To know if the `DecisionTree` we learned using `train-data` is any better than the one we started with, we should evaluate them both on a different set of data – namely, our `test-data`.

2 points

Task: Starting with the `test-data` table, make two new tables, `results1` and `results2`, each of which has a column called `predicted`, which contains the results of running `give-net` on each row.

• For `results1`, you should call `give-net` with the `DecisionTree` `net-dt` from Part 1, and
• For `results2`, you should call `give-net` with the `DecisionTree` `net-dt-learned` from Part 2.

Hint: Use a lambda (`lam`) expression so you can provide both arguments to `give-net`!

There are many ways to evaluate predictions, but the most common is called an F1 score, which balances our desire for high precision (only giving nets to those who actually need them) with our desire for high recall (give nets to everyone who needs one).

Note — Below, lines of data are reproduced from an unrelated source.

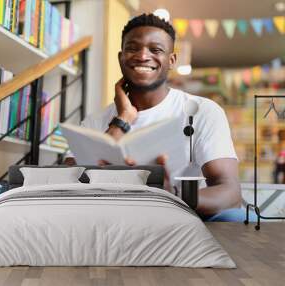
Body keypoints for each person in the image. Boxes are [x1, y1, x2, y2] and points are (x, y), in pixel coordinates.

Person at [65, 13, 254, 222]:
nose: (143, 56)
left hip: (187, 217)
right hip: (118, 219)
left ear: (171, 60)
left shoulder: (202, 111)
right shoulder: (96, 121)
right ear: (121, 57)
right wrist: (122, 119)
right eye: (132, 48)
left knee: (236, 218)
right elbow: (73, 184)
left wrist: (169, 197)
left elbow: (230, 193)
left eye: (155, 50)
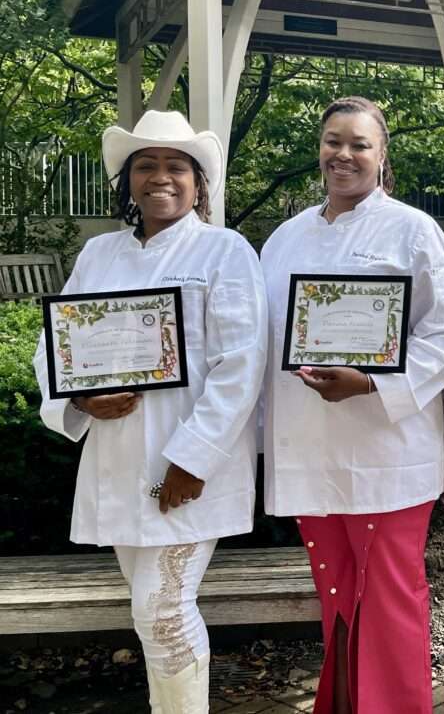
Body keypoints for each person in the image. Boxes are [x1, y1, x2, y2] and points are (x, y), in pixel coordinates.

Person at [33, 110, 268, 713]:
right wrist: (77, 398)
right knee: (151, 613)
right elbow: (56, 348)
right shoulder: (99, 253)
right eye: (145, 165)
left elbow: (242, 363)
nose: (159, 177)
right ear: (127, 180)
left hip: (184, 467)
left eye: (175, 166)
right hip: (115, 459)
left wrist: (194, 459)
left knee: (161, 609)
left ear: (198, 183)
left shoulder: (224, 251)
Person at [260, 96, 444, 714]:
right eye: (333, 142)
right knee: (335, 595)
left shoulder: (413, 229)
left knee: (390, 599)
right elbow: (262, 339)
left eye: (359, 144)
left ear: (382, 156)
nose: (343, 155)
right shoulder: (285, 238)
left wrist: (374, 384)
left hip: (389, 452)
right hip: (309, 450)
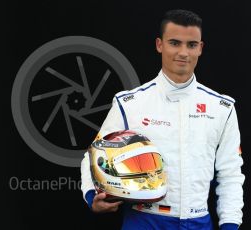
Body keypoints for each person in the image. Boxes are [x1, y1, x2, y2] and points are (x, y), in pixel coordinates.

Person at [80, 9, 244, 230]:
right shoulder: (130, 103)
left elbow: (231, 173)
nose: (183, 53)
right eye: (175, 43)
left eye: (191, 45)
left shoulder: (222, 108)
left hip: (199, 222)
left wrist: (230, 225)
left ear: (201, 48)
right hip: (144, 220)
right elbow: (94, 154)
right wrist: (91, 195)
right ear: (160, 45)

The following function will compute the F1 score for a table, using the value in the `contracted-malaria` column and in the new `predicted` column:

```fun f1-score(t :: Table) -> Number:
doc: "Return the F1 score for a table of data with predictions"
true-pos = filter-with(t, lam(r): r["contracted-malaria"] and r["predicted"] end).length()
false-pos = filter-with(t, lam(r): not(r["contracted-malaria"]) and r["predicted"] end).length()
false-neg = filter-with(t, lam(r): r["contracted-malaria"] and not(r["predicted"]) end).length()
true-pos / (true-pos + (1/2 * (false-pos + false-neg)))
end
```

Task: Run `f1-score` on `results1` and on `results2` and observe: Which has a higher score? This tells you whether we actually improved the classifier by learning it from the data!

## Submitting the assignment

1. Download your file (FileDownload) and ensure it’s named `asmt04.arr`.